** Records shown follows **

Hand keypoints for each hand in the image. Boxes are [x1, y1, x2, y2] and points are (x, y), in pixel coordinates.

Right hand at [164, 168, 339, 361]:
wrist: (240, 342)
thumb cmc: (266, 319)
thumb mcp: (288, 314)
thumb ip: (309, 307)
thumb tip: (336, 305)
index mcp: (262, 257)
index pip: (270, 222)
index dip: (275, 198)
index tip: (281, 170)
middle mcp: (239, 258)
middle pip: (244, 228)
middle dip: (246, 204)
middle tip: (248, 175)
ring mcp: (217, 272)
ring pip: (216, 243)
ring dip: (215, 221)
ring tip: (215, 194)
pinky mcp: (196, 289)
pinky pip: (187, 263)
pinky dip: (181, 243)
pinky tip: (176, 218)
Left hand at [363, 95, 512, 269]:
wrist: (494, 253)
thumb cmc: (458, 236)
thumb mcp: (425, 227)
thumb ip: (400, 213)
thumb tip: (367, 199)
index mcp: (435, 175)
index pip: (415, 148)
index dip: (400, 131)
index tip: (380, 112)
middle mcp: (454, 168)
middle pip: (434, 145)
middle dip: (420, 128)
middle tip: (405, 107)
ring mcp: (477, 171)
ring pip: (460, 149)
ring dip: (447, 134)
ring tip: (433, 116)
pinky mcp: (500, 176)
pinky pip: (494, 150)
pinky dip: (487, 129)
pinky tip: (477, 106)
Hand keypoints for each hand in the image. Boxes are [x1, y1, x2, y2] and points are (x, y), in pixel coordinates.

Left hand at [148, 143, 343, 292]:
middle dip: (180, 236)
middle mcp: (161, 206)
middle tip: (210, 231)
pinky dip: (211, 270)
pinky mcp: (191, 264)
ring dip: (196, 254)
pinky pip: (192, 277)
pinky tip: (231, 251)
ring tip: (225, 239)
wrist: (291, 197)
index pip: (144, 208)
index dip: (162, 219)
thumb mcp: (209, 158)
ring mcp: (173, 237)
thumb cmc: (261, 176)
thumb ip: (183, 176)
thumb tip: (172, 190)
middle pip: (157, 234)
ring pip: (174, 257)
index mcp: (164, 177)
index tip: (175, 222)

** End of Records shown **

## Requirement
The range runs from the line above containing "ring tip: (215, 194)" to the line containing "thumb tip: (367, 199)", inclusive. Restate those lines word for word and no others.

## Response box
ring tip: (215, 194)
pinky mcp: (196, 289)
pinky pip: (187, 263)
pinky dip: (181, 243)
pinky tip: (176, 218)
Left hand at [363, 95, 512, 269]:
wrist: (494, 253)
thumb cmc: (458, 236)
thumb mcp: (425, 227)
thumb ip: (400, 213)
thumb tip: (367, 199)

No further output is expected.